__LISTA DE TAREAS__
(1) Transcribe literalmente el fragmento de la reseña de La hija del pocero que va desde "La hija (Astrid" hasta "monotonía de expresión.".
(2) Enumera todos los nombres que la ficha de la reseña de La hija del pocero recoge en el apartado "Actores".

__BLOQUE DE TEXTO__
La hija del pocero
Astrid Bergés - Frisbey y Daniel Auteuil protagonizan este drama francés cargado de nostalgia y de hermosas imágenes
Esta versión de una película de 1940 es una visión idealizada de una Francia tradicional donde una muchacha embarazada y soltera era una deshonra para la familia.
Título oríginal: La fille du puisatier
País: Francia
Año: 2011
Director: Daniel Auteuil
Guion: Daniel Auteuil basado en la película de Marcel Pagnol
Actores: Daniel Auteuil,
Astrid Bergès-Frisbey, Nicolas Duvauchelle
Dirigida y protagonizada por Daniel Auteuil, esta película es un recorrido nostálgico por una Francia que hace tiempo desapareció y que ahora existe como una postal amarillenta y hermosa.
La dificultad de ir más allá de los elementos pintorescos tan encantadores, para encontrar algo vigente en medio de tanto sol, de tanto pasto florecido que se mece tranquilamente impulsado por el viento, no es poca. Y la música, toda violines nostálgicos, tampoco ayuda.
Sin embargo, hay algo que Auteuil sí encuentra, un germen de verdad en sus personajes, un destello de pasiones creíbles y represadas. Las encuentra en el personaje que él mismo interpreta, el pocero del título, que debe enfrentar la deshonra, en los albores de la Segunda Guerra, de encontrarse con que su adorada hija mayor, recién cumplidos los 18 años, está embarazada siendo soltera.
La hija (Astrid Bergès-Frisbey) es una muchacha de labios muy rojos y ojos muy brillantes pero con una invariable expresión de sorpresa que no parece poder controlar, se le sube a la cara haga falta o no, tenga sentido o no. Es muy bonita, sí, pero qué monotonía de expresión.
El culpable de la deshonra de la muchacha es el hijo del dueño de la tienda del pueblo (Nicolas Duvauchelle) que tiene una expresión igualmente monótona anidada en el rostro, solo que en su caso es de soberbia juguetona. Tiene el mismo problema que ella, la despliega haga falta o no, tenga sentido o no.
Pascal Amoretti, el personaje de Auteuil, es redondo y complejo, y hace quedar a estos jóvenes aún más como figuritas de cartulina. Su dilema es claro pero devastador: adora a su hija pero debe repudiarla por su pecado. Lo único que quiere es mirarla a los ojos, pero no puede por la indignación que le despierta toda la situación que, para este hombre que se define como “quizá no tan valiente, pero honrado”, resulta intolerable.

__DATOS MOSTRADOS__
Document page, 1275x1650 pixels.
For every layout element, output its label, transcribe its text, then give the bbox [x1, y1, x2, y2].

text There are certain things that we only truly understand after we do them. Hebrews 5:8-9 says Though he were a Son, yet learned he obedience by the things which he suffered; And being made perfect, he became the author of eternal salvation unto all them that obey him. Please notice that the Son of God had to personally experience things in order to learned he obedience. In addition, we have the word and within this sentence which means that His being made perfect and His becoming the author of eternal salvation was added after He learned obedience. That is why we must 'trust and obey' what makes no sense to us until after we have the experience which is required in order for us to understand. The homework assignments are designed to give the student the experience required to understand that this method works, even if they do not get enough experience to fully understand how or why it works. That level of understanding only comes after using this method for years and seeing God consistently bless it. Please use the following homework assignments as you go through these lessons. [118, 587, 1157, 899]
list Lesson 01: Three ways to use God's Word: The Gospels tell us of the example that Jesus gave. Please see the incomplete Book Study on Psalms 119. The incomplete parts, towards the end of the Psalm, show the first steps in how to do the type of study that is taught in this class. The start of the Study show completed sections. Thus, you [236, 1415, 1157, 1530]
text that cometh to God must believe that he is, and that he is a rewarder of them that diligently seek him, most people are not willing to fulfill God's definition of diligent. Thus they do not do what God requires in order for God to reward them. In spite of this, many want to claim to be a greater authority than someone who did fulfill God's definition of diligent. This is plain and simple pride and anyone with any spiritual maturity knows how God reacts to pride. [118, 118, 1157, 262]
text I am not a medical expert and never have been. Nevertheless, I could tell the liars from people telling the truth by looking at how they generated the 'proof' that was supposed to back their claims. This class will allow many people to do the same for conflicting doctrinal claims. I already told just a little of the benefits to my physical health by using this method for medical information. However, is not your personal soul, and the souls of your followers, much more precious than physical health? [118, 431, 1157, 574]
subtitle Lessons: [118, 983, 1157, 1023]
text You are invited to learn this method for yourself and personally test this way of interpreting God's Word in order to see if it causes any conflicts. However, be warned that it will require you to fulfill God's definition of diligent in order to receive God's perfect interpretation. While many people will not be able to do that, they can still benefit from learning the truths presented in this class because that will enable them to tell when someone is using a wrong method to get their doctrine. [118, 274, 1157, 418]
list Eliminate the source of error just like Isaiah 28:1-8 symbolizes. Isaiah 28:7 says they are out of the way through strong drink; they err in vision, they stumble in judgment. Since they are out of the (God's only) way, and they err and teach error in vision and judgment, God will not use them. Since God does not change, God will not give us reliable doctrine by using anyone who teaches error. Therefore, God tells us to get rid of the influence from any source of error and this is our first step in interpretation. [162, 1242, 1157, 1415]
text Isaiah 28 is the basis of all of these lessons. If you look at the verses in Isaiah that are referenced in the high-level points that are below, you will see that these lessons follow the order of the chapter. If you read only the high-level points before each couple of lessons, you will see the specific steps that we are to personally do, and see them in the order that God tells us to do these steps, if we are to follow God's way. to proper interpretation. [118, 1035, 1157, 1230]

__RESULTADOS__
(1)
La hija (Astrid Bergès-Frisbey) es una muchacha de labios muy rojos y ojos muy brillantes pero con una invariable expresión de sorpresa que no parece poder controlar, se le sube a la cara haga falta o no, tenga sentido o no. Es muy bonita, sí, pero qué monotonía de expresión.

(2)
- Daniel Auteuil
- Astrid Bergès-Frisbey
- Nicolas Duvauchelle